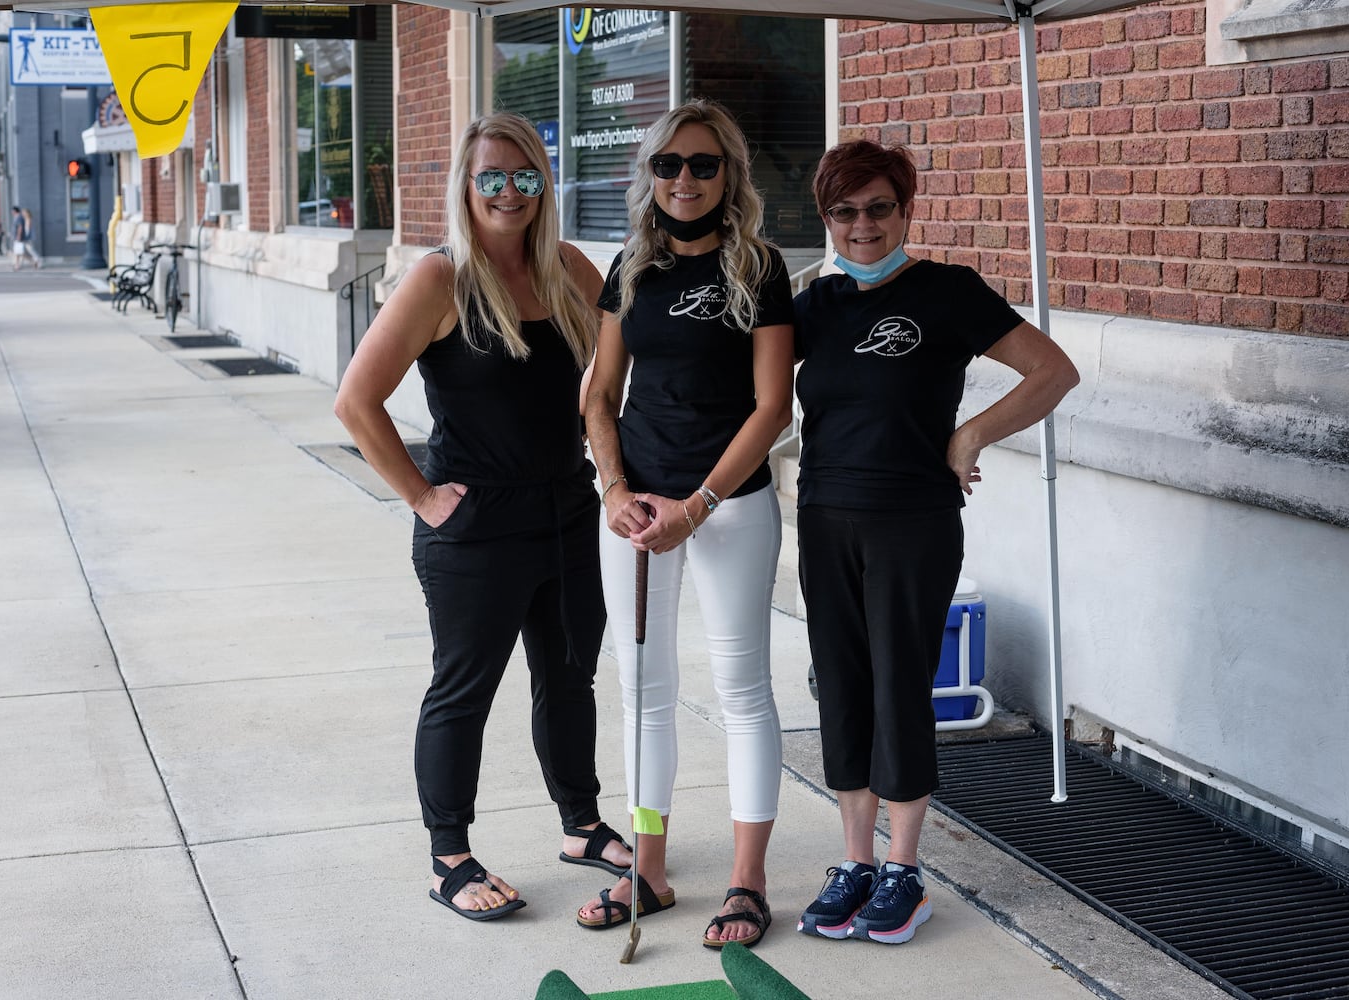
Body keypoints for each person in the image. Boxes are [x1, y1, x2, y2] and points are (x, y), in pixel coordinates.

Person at [333, 112, 630, 921]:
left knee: (570, 677)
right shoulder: (440, 280)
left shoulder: (572, 269)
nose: (508, 191)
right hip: (476, 526)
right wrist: (423, 497)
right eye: (490, 177)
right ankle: (449, 855)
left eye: (525, 176)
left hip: (568, 512)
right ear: (465, 188)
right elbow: (356, 403)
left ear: (546, 185)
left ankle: (581, 822)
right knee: (464, 689)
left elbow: (626, 371)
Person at [791, 139, 1079, 945]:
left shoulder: (948, 293)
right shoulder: (812, 305)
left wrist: (972, 435)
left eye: (879, 207)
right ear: (827, 219)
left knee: (897, 685)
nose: (863, 225)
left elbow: (1053, 372)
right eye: (843, 212)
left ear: (906, 208)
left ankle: (905, 869)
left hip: (913, 521)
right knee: (842, 686)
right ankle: (854, 862)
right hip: (823, 519)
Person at [578, 99, 794, 949]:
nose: (685, 180)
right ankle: (652, 871)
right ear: (649, 176)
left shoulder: (761, 268)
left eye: (703, 164)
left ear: (729, 175)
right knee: (644, 694)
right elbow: (599, 395)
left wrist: (697, 504)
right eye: (669, 165)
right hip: (634, 511)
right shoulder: (629, 268)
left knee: (743, 692)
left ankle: (747, 882)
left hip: (729, 508)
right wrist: (615, 490)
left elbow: (774, 406)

***

#### WHAT IS BEING ASKED:
Write out each line exactly, beginning at the one with "left knee: (897, 685)" and ending at the final line of the records above, with nothing added.

#### RESPONSE:
left knee: (897, 685)
nose: (863, 225)
left elbow: (1053, 372)
right eye: (843, 212)
left ear: (906, 208)
left ankle: (905, 869)
left hip: (913, 521)
right knee: (842, 686)
right ankle: (854, 862)
right hip: (823, 519)
Person at [578, 99, 794, 949]:
nose: (685, 180)
right ankle: (652, 871)
right ear: (649, 176)
left shoulder: (761, 268)
left eye: (703, 164)
left ear: (729, 175)
right knee: (644, 694)
right elbow: (599, 395)
left wrist: (697, 504)
right eye: (669, 165)
right hip: (634, 511)
right shoulder: (629, 268)
left knee: (743, 692)
left ankle: (747, 882)
left hip: (729, 508)
right wrist: (615, 490)
left elbow: (774, 406)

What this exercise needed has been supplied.